- Leader: Javier López Alonso
- Founded: 15 December 1998
- Headquarters: Oviedo, Spain
- Ideology: Asturian regionalism Conservatism Christian democracy
- Political position: Centre-right
- Local Government: 2 / 946

Website
- uras.es

= Asturian Renewal Union =

Asturian Renewal Union (Unión Renovadora Asturiana, URAS) is a regionalist political party from Asturias, Spain, founded in December 1998 by Sergio Marqués, after leaving the People's Party (PP) when he was President of the Principality of Asturias.

==History==
After being founded in 1998 by people who left PP and Asturianists, URAS contested the Asturian parliamentary election, 1999 achieving only three seats in the General Junta.

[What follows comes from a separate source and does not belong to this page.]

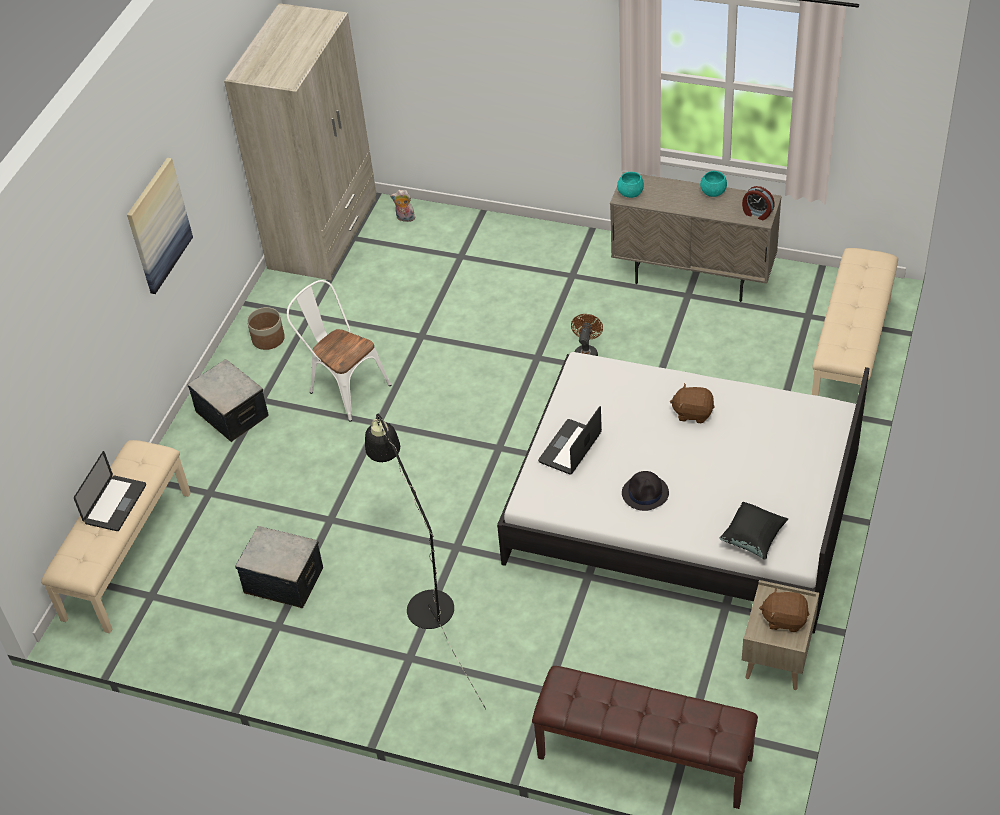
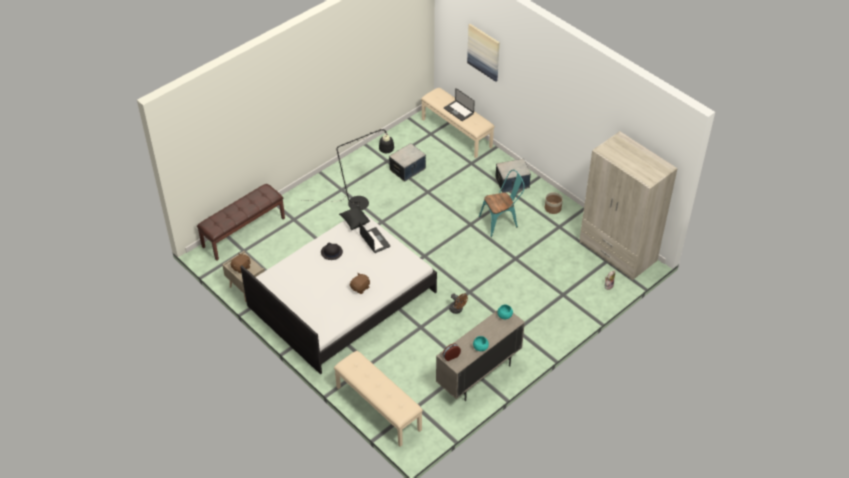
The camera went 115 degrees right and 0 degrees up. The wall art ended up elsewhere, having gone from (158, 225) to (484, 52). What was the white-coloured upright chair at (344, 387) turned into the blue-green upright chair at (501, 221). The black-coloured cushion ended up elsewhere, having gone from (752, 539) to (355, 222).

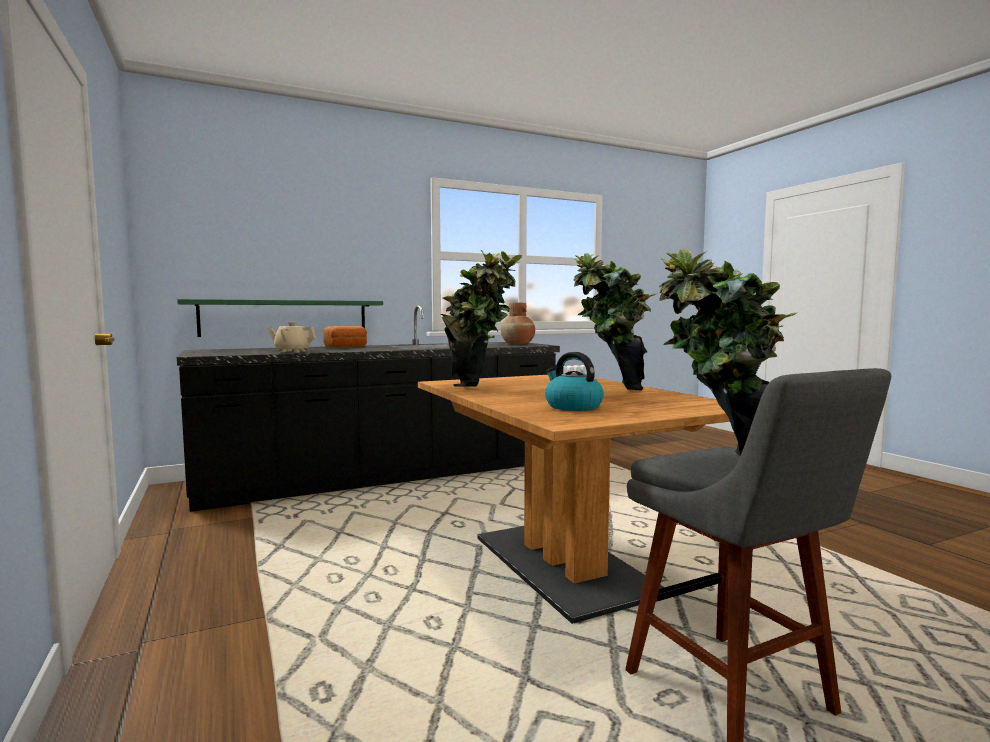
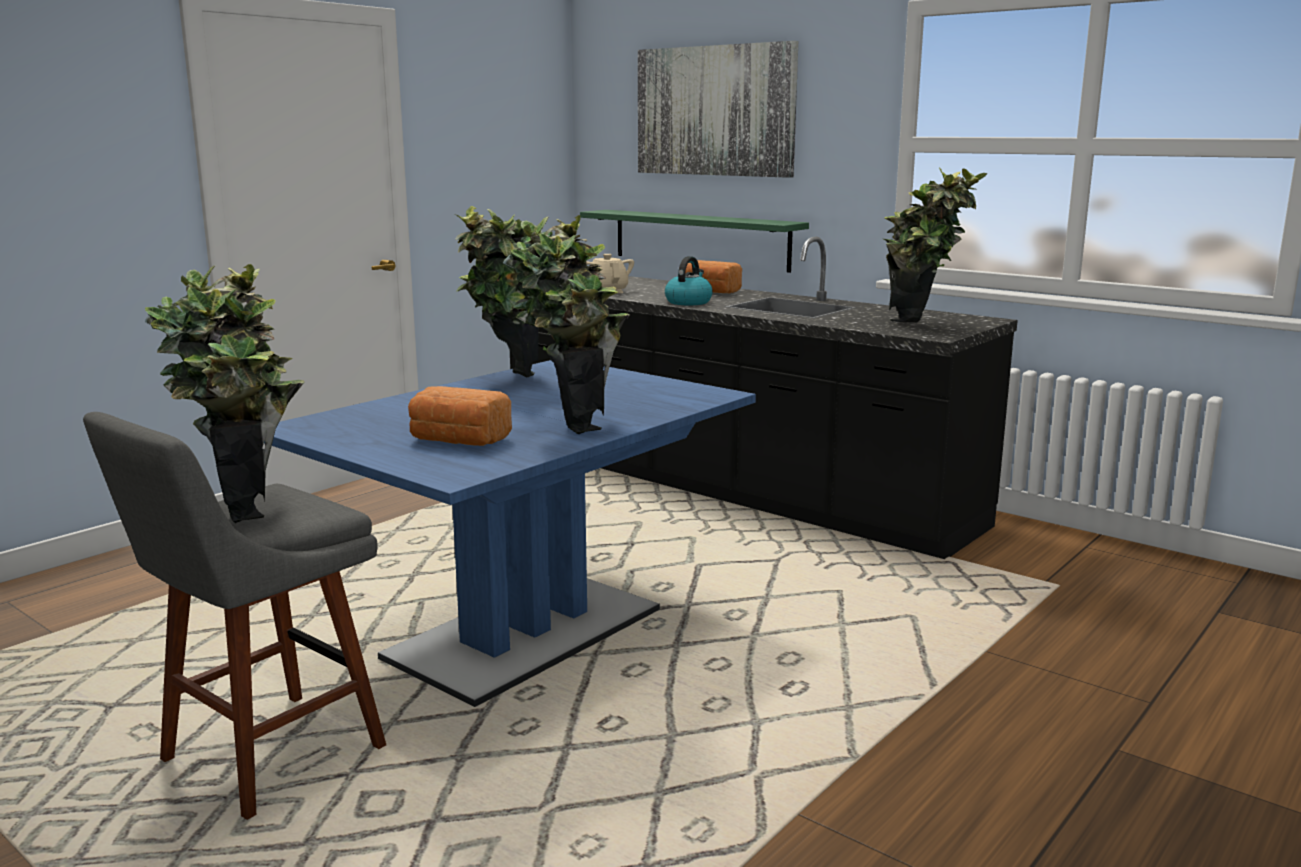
The camera went 65 degrees right and 10 degrees up. Where the brown-coloured flower vase stood at (517, 344), the potted plant came to stand at (924, 327). The tea kettle ended up elsewhere, having gone from (572, 407) to (688, 302). What was the brown-coloured dinner table at (563, 565) turned into the blue-coloured dinner table at (525, 635). The second view gained the wall art at (715, 111). The second view gained the bakery bread at (457, 441).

For the 2007 election, URAS took part in a coalition with Partíu Asturianista called Asturianist Union. Sergio Marqués left the presidency of the party after the election, being replaced by Javier López Alonso.

==Election results==

General Junta of the Principality of Asturias
| Election | Seats won | ± | Size | # of votes | % | Government | Leader |
| 1999 | 3 / 45 | +3 | 4th | 44,261 | 7.1% | Opposition | Sergio Marqués |
| 2003 | 0 / 45 | −3 | 4th | 17,552 | 2.8% | No Seats | Sergio Marqués |
| 2007 | 0 / 45 | ±0 | 4th | 13,314^{1} | 2.2% | No Seats | Sergio Marqués |
| 2011 | 0 / 45 | ±0 | 10th | 2,953^{1} | 0.5% | No Seats | Javier López Alonso |
| 2012 | 0 / 45 | ±0 | 13th | 454 | 0.1% | No Seats | Javier López Alonso |
| 2015 | 0 / 45 | ±0 | 17th | 245^{2} | 0.04% | No Seats | José Manuel Suárez Mata |

^{1} Joint list with Asturianist Party.
^{2} Only took part in the Western district.